- _WHAT THE TASK REQUIRES_
Turn the records from the line containing "was 11:18, and" through the line containing "The clock says 12:03" into a Markdown table with the columns Row and Line, numbering each row and omitting blank lines.

┌─ ROWS

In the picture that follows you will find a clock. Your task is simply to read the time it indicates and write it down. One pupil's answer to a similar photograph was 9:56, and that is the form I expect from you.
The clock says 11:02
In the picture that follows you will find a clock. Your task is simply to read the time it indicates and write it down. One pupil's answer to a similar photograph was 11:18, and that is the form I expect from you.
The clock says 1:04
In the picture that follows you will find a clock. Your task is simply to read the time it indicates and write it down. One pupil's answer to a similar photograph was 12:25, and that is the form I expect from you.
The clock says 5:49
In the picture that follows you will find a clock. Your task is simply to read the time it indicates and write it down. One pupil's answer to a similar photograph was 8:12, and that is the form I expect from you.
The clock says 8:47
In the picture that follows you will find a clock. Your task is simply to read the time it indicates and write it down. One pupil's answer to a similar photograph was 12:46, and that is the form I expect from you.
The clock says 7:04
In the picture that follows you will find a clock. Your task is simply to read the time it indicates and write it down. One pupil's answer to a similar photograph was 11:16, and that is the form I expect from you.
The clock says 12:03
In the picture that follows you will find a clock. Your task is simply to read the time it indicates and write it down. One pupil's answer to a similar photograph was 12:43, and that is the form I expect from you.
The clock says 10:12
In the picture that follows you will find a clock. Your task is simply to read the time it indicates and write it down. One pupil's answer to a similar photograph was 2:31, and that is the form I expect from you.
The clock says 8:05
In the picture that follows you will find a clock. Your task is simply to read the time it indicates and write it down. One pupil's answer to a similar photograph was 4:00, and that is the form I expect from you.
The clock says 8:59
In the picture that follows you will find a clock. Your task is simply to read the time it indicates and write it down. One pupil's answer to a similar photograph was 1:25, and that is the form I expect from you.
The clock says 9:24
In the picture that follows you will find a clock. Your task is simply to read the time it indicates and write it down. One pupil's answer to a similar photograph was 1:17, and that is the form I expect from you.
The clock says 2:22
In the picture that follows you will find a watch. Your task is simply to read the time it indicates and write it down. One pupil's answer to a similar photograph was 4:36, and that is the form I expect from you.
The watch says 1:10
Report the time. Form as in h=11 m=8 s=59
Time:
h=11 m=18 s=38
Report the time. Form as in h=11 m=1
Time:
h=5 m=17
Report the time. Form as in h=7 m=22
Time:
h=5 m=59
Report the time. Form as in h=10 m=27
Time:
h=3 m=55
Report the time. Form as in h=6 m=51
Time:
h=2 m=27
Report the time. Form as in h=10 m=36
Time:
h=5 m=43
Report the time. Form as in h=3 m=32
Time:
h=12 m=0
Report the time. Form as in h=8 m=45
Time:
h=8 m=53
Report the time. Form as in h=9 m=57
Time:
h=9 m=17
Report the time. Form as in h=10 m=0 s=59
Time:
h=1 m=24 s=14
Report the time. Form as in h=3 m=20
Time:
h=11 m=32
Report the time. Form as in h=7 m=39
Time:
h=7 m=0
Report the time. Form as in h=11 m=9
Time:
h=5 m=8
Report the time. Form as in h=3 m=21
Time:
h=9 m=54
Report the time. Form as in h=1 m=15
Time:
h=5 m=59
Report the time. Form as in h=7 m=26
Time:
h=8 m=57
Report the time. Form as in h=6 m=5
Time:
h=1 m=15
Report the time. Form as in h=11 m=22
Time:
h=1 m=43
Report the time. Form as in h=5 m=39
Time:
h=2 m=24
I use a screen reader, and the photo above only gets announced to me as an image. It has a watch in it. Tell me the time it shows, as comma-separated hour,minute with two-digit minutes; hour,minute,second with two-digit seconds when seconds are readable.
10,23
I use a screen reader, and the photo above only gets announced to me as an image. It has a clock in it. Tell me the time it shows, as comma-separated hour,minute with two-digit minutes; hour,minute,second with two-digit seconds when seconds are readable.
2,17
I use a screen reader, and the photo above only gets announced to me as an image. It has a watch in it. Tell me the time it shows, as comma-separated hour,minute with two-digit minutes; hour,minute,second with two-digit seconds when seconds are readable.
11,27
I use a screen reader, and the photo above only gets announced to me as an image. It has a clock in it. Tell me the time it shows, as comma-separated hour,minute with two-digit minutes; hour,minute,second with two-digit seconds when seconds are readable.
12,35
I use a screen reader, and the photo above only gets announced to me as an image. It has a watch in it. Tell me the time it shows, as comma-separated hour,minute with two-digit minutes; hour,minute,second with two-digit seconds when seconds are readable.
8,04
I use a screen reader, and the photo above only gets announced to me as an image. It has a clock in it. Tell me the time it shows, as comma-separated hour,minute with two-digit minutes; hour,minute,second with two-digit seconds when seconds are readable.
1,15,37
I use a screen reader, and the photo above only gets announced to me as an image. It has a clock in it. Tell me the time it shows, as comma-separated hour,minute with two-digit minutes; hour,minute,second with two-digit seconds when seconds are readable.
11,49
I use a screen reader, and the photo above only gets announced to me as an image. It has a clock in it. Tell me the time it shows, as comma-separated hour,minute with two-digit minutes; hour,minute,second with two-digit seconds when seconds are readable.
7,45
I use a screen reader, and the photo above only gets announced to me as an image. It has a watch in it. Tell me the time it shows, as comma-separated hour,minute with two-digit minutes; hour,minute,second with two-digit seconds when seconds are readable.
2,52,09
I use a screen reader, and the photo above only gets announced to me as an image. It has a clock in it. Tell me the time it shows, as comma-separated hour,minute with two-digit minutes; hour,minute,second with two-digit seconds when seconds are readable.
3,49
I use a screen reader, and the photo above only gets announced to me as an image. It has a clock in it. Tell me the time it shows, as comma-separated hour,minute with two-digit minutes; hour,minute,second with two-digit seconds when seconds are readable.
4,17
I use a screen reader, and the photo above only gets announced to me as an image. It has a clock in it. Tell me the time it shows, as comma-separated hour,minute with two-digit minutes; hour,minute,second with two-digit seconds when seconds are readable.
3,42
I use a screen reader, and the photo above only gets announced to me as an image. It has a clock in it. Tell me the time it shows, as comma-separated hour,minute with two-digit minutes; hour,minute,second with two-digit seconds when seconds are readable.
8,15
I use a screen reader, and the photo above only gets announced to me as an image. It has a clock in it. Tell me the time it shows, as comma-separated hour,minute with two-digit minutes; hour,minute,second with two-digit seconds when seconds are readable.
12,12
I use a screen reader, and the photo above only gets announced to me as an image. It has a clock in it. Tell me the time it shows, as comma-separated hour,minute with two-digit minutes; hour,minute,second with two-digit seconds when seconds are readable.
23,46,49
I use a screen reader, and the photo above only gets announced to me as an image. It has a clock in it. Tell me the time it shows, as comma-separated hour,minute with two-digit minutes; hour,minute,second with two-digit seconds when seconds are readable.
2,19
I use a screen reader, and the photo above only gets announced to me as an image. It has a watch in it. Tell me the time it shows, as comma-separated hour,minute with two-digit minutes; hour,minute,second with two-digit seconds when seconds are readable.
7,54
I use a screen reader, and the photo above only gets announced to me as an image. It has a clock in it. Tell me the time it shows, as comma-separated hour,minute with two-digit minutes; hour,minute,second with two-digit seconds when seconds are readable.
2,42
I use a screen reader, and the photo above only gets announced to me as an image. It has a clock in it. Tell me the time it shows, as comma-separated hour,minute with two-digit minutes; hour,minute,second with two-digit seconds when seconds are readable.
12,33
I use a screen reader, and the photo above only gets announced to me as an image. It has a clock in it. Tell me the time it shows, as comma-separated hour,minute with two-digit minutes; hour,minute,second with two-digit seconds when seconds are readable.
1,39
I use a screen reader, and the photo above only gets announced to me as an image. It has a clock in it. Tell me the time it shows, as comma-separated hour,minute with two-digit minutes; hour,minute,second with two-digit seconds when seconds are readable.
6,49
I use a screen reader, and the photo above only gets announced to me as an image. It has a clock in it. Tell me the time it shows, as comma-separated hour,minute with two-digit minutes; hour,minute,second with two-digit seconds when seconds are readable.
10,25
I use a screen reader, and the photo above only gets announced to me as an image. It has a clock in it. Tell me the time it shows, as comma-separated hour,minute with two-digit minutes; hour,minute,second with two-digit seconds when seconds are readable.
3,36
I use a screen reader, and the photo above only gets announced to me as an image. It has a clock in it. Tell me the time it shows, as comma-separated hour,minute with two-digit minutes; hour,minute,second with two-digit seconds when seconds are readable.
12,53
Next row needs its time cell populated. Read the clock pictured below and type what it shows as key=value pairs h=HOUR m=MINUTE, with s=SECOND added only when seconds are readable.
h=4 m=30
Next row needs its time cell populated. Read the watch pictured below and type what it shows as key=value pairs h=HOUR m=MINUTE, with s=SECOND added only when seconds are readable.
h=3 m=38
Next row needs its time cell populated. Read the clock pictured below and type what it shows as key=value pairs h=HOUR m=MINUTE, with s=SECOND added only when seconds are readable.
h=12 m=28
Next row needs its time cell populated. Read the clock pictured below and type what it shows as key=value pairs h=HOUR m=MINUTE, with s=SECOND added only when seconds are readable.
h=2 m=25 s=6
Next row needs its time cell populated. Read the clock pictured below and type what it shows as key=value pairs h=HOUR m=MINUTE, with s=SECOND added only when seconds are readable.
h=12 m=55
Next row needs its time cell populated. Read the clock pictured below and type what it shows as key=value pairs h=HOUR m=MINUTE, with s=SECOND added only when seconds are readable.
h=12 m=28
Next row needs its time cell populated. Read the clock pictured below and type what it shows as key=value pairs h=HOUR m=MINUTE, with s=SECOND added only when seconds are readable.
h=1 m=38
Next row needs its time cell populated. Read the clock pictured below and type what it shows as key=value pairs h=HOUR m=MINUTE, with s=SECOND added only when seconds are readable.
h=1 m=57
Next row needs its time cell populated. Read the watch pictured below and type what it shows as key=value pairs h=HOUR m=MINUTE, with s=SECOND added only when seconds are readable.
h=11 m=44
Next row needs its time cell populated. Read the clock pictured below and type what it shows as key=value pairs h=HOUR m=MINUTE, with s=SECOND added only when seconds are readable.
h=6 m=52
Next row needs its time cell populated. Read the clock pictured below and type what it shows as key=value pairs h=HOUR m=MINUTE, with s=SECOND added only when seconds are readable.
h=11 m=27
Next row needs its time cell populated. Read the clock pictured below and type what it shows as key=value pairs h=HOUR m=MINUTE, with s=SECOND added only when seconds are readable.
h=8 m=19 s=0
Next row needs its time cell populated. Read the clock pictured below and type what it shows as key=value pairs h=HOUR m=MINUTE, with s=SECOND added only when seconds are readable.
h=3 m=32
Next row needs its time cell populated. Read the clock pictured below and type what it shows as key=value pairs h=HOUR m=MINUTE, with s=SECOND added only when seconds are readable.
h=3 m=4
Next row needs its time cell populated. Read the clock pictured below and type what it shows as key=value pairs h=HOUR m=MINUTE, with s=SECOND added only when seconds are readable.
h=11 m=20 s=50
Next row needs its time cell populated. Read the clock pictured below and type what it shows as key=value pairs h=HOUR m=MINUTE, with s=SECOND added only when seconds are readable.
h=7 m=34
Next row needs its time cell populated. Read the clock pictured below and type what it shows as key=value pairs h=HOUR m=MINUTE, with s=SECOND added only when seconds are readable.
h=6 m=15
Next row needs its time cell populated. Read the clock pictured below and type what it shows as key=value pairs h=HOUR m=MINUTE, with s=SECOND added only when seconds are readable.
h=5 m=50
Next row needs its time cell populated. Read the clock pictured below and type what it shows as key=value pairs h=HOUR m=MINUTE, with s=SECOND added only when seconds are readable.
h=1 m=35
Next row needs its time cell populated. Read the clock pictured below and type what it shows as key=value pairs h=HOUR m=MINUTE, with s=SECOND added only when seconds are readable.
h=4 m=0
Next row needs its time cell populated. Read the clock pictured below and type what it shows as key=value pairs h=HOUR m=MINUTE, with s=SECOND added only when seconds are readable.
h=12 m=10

└─

- _PROBLEM SOLUTION_
| Row | Line |
|---|---|
| 1 | In the picture that follows you will find a clock. Your task is simply to read the time it indicates and write it down. One pupil's answer to a similar photograph was 11:18, and that is the form I expect from you. |
| 2 | The clock says 1:04 |
| 3 | In the picture that follows you will find a clock. Your task is simply to read the time it indicates and write it down. One pupil's answer to a similar photograph was 12:25, and that is the form I expect from you. |
| 4 | The clock says 5:49 |
| 5 | In the picture that follows you will find a clock. Your task is simply to read the time it indicates and write it down. One pupil's answer to a similar photograph was 8:12, and that is the form I expect from you. |
| 6 | The clock says 8:47 |
| 7 | In the picture that follows you will find a clock. Your task is simply to read the time it indicates and write it down. One pupil's answer to a similar photograph was 12:46, and that is the form I expect from you. |
| 8 | The clock says 7:04 |
| 9 | In the picture that follows you will find a clock. Your task is simply to read the time it indicates and write it down. One pupil's answer to a similar photograph was 11:16, and that is the form I expect from you. |
| 10 | The clock says 12:03 |